As for the Must Read Alaska conspiracy implying that the mayor’s office passed advance knowledge to his business partners to minimize the impact of EO-15, Seube isn’t buying it. “I don’t really believe that,” Seube says. “But the mayor doesn’t seem to be interested in avoiding the appearance of impropriety, nor is he addressing it.”

Laile Fairbairn says that her 22-year business connection to the mayor did not factor in her readiness for the latest mandate.

“I did not play any role in getting G Street closed, we got federal funding just like 11,000 other Alaskan businesses, and we did not get advance warning of this closure,” she says. “We did, however, see the writing on the wall.”

A fair explanation from a long-successful restaurateur whose businesses thrived long before they became an object of nepotistic suspicion. But Seube is right; in the absence of comment from the mayor, anyone with an axe to grind may fill the void. And right now, nearly 17% of the Anchorage population has been filing for unemployment. The Bureau of Labor Statistics estimates the service industry to employ 9.6% of the total population. That’s a lot of people afraid about their immediate future.

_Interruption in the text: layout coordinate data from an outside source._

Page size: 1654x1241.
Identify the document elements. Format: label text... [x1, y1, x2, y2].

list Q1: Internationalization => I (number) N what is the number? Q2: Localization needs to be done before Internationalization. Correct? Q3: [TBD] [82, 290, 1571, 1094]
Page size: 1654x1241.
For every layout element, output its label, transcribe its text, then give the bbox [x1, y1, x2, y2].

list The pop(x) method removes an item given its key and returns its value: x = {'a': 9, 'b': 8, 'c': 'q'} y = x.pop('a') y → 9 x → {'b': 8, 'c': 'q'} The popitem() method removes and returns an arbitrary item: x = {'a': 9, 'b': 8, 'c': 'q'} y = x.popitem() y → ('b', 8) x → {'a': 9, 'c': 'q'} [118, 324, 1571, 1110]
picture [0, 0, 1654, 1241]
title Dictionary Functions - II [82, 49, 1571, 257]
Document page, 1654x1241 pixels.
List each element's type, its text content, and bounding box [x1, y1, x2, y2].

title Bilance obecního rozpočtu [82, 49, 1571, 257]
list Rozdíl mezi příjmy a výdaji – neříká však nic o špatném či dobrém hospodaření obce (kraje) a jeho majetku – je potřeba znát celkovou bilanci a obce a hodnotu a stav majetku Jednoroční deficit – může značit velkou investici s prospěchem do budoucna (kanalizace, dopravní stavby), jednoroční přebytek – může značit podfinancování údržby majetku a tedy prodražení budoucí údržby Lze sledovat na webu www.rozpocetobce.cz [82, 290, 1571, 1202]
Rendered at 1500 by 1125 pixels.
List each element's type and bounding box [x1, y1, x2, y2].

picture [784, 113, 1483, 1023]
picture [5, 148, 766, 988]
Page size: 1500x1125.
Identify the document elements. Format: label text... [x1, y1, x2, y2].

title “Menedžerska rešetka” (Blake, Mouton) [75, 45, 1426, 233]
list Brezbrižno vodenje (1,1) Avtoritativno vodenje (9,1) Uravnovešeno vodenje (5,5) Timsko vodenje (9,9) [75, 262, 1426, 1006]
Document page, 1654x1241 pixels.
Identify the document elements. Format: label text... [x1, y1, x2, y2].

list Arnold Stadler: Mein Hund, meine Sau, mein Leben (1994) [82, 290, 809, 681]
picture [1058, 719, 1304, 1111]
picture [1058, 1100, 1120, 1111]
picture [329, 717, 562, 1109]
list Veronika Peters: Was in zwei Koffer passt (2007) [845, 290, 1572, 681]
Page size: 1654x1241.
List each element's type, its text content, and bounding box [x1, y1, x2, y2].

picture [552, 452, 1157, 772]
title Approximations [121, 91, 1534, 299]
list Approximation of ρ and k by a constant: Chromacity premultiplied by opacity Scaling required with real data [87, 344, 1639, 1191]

And in the absence of comfort from leadership, online agitators are converting fear into outrage for clicks and political gain. What happens when they go too far? What happens when they’ve convinced a vulnerable and desperate person to seek violent retribution for a scandal that does not exist? Best case scenario, eggs and verbal harassment. Worst case scenario, a man walks into a pizza shop and fires an AR-15 into a closet he believed would lead him to a child trafficking ring in the basement.

Imagine how bad the Facebook comments are under a local news story these days. Now imagine that all of those comments got together and fomented rage, whipping themselves into a frenzy of misinformation and hypotheticals. Because in the Facebook Group ‘Save Anchorage’, that’s exactly what they do. It wasn’t enough for this mob to demand the freedom to patronize Kriner’s; local promoter Darrin Huycke had the temerity to call his Spenard Food Truck Carnival “law-abiding” and they mobbed up on him for exercising his freedoms. Actual quote: “You lost my business forever when you said ‘law-abiding’”.

Just last week, popular Anchorage radio figure Bob Lester had to implore his followers to not show up armed to the mayor’s private residence. That hasn’t stopped ‘Save Anchorage’, they’re still debating whether or not to “storm” the mayor’s residence, despite the pleadings from Must Read Alaska’s Dan Fagan. Maybe Fagan feels a fraction of the dread and horror Dr. Frankenstein felt while his monster plodded away, unshackled and feral.

We have crossed the threshold of violence. Now, we are bordering on the edge of tragedy. We owe it to each other to check our emotions, to think critically about the news we ingest, and to behave like a city that can shake off a 7.0 earthquake by coming together and helping each other in need, politics be damned.

Encourage your friends and loved ones to do the same.